EXERCISE TEXT
········

By now, Antonio Margarito knows the questions like he knows an old sparring partner. He has heard them from the California State Athletic Commission. They have been thrown at him from all angles in the court of public opinion. He has heard them in whispers, shouts and legalese.
If his appearance Friday in front of the Nevada State Athletic Commission were a fight, Margarito should be ready. If he isn’t, he never will be in an attempt to regain a license in the United States about 18 months after his gloves were found to be loaded and potentially lethal before a loss to Shane Mosley in January, 2009.
His fate rests not so much in what he says, but in how he says it. It’s a subtle adjustment, more about tone than substance. So far, however, Margarito has either been unable or unwilling to assume some accountability for inserts in hand wraps applied by his former trainer, Javier Capetillo.
Since he began to talk to fans and the media a few months ago, Margarito has repeatedly, almost defiantly, said he had no idea what was in those wraps. He has always assigned the blame to Capetillo. The wraps belonged to Capetillo, Margarito said. But the hands have always belonged to Margarito, which is another way of saying he can never completely separate himself from what happened.

········

RECORDED INFORMATION
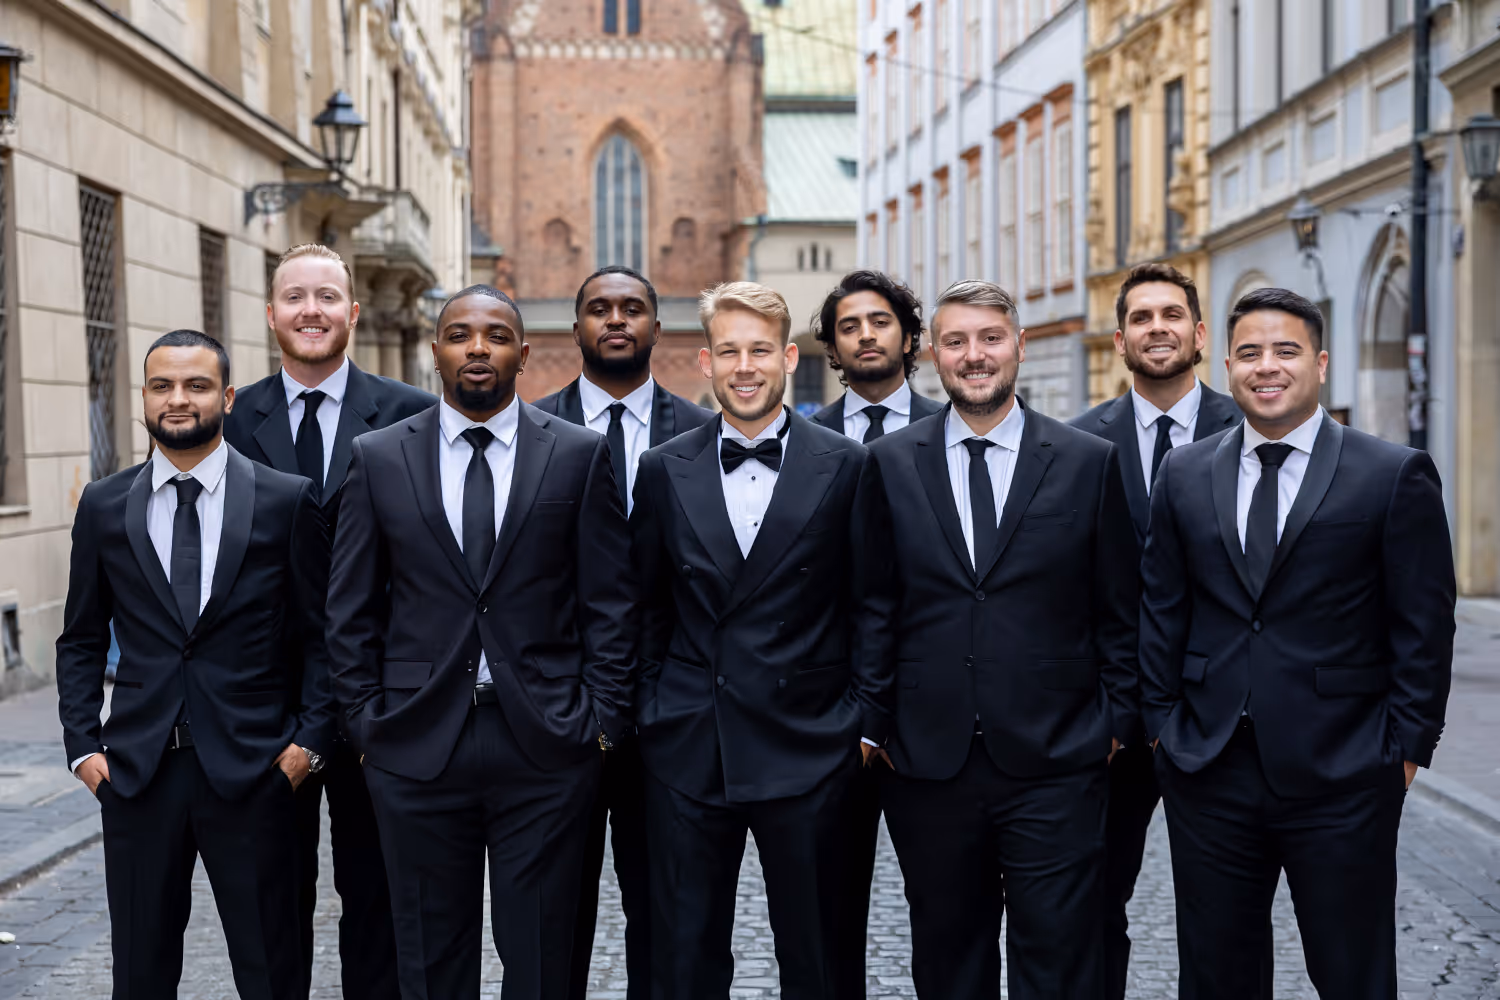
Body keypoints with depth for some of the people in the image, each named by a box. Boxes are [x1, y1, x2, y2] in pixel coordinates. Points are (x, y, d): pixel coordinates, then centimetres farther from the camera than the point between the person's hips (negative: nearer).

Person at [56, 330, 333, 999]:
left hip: (253, 769, -2)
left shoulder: (287, 501, 0)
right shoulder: (103, 506, 7)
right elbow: (81, 639, 12)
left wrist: (311, 737, -7)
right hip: (136, 770, 2)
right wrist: (82, 744, 3)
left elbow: (319, 634, 2)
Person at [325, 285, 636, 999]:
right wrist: (365, 723, 2)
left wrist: (602, 719, -2)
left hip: (545, 745, -1)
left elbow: (610, 600, 3)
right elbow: (350, 610, 7)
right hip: (417, 745, 1)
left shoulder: (579, 454, 3)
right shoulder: (377, 458, 5)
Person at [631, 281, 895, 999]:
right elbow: (647, 608, 10)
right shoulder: (664, 469, 6)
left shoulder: (846, 466, 0)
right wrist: (645, 716, 6)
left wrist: (866, 721, -3)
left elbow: (872, 605, 2)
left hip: (807, 751, -1)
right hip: (686, 749, 2)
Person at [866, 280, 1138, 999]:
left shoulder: (1091, 462, 2)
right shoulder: (889, 463, 4)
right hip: (929, 765, 1)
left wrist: (1113, 724, 1)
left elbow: (1120, 612, 6)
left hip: (1055, 768, -1)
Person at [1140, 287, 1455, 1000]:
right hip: (1208, 773, 3)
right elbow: (1161, 608, 11)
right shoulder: (1185, 474, 8)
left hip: (1341, 779, -3)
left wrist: (1407, 746, -5)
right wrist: (1161, 721, 6)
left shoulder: (1395, 476, -3)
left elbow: (1424, 625, -2)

········

WORK TO COMPLETE
**A.** From the article on Antonio Margarito, extract the passage from "If his appearance" to "in January, 2009.".
**B.** Summarize the Margarito article in two sentences.

SOLVED TASKS
**A.**
If his appearance Friday in front of the Nevada State Athletic Commission were a fight, Margarito should be ready. If he isn’t, he never will be in an attempt to regain a license in the United States about 18 months after his gloves were found to be loaded and potentially lethal before a loss to Shane Mosley in January, 2009.

**B.** Antonio Margarito is appearing before the Nevada State Athletic Commission to try to regain a license in the United States, about 18 months after his gloves were found to be loaded before his January 2009 loss to Shane Mosley. His fate depends more on his tone than on his words, yet he has repeatedly said he had no idea what was in the hand wraps and has always blamed his former trainer, Javier Capetillo.